Confessions of a Canadian
This past weekend while doing some reflecting (watching The Mindy Project and listening to Celine Dion…just kidding, I also went on the START retreat), I came to a realization: I have been in school for 17 years. For 17 years, I have been a student. And because it’s been a huge part of who I am, I’m a little freaked out about what will happen in 38 days when I’m a student no longer, and instead a college graduate.
Life, I have found, is a series of stages. Within those stages, we learn, we grow, we get stronger and, with each step, we uncover new truths about ourselves.
In my grade primary yearbook (that’s kindergarten, for you Americans), there was a survey asking us what we wanted to be when we “grow up.” My answer: a substitute teacher and a veterinarian. Clearly, I’ve always been a bit indecisive. During those days, my friends and I would play school at my house, where I had chalkboards and desks, and I would be Ms. Sampson. After my friends would leave, I would throw on a white coat and pretend to check my dog for serious diseases and then, of course, I’d cure her with a treat.
By seventh grade, the dreams had shifted. I wanted to be an architect. And Christmas gifts came in the form of a pink hard hat and pink tool sets. (If you ever need a pink hammer, I’m your girl.) In math class, we created 4D bedroom floor plans. Though mine was cool (Bratz themed, obviously), the bed was also nine yards squared. Quickly, I was learning math was not my strong point. So, once again, I moved on.
Onto high school, when I wanted to be a politician. I immersed myself in student government. I started out as a finance minister (which I’m sure my credit card company would be proud to hear), and I finished out my high school student government career as Prime Minister. And though my high school peers may have voted me “Most Likely to be the next Canadian Prime Minister” in the yearbook superlatives, I decided to leave the country instead.
Onto a new stage.
Onto a new part of life.
And knowing me, onto a new career choice.
I was going to be a marketing major. I was going to design cool advertisements, and I was going to sell Trix to the whole entire world. Because Trix are not just for kids.
Here I am, four years later…not a marketing major. Instead, I’m an English major. An English student in this crazy accounting world.
An English student who’s about to be an English student no more.
It’s a funny thing—to say goodbye to the title you’ve held for 17 years. To say goodbye to GPAs, professors, homework and cramming for exams. To say goodbye to the one constant I’ve had.
───
== What the exercise asks ==
Write the next part of the essay about leaving student life after 17 years of school, beginning after its final sentence. The records that follow are taken from a separate source.

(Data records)
───
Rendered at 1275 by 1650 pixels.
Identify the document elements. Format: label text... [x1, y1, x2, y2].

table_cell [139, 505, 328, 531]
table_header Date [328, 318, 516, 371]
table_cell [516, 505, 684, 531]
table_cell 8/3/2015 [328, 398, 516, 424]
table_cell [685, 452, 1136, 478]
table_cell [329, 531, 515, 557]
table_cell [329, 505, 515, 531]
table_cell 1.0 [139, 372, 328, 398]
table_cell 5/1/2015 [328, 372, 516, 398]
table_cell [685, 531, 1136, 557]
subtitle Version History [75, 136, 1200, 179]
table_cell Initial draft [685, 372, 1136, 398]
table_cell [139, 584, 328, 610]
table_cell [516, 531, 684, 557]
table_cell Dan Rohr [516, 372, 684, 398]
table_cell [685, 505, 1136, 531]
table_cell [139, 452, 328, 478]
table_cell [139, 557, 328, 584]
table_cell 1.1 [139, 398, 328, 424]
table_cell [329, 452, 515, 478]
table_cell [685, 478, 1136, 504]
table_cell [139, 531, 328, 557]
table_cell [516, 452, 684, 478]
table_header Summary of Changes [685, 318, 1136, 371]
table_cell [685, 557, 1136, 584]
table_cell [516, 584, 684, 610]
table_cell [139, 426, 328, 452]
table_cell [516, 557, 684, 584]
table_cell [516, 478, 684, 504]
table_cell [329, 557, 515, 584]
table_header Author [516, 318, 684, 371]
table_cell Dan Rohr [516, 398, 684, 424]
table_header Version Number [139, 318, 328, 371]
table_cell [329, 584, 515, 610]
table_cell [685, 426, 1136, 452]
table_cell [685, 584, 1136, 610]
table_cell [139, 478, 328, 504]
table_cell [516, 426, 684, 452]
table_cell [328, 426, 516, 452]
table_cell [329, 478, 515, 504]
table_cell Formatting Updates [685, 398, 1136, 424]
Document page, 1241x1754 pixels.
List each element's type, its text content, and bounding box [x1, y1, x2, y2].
───
== Result for this exercise ==
And it’s stranger, still, to say goodbye to school. This school. The school where I fell in love. With donuts. The school where I learned that family isn’t just blood relatives, but instead the people who take you in during freak October snowstorms. The school where I finally realized that education is about more than a grade. The school where I realized a major is more than a fast track to a post-grad job; it’s about capitalizing on who are you as a person—the way you think, the way you work, the way you are.
While it is strange (and depressing) to say goodbye to the changing external factors, it’s comforting to know that even when the English-major-student title disappears, I am still a thinks-like-an-English-major person.
No longer will I be scrawling prose out on my notebook margins in the middle of a college lecture; instead, I’ll probably be covering work documents with words and stories (future employers, please disregard that statement). Because, what I’ve learned is that removing a label doesn’t change you—it frees you.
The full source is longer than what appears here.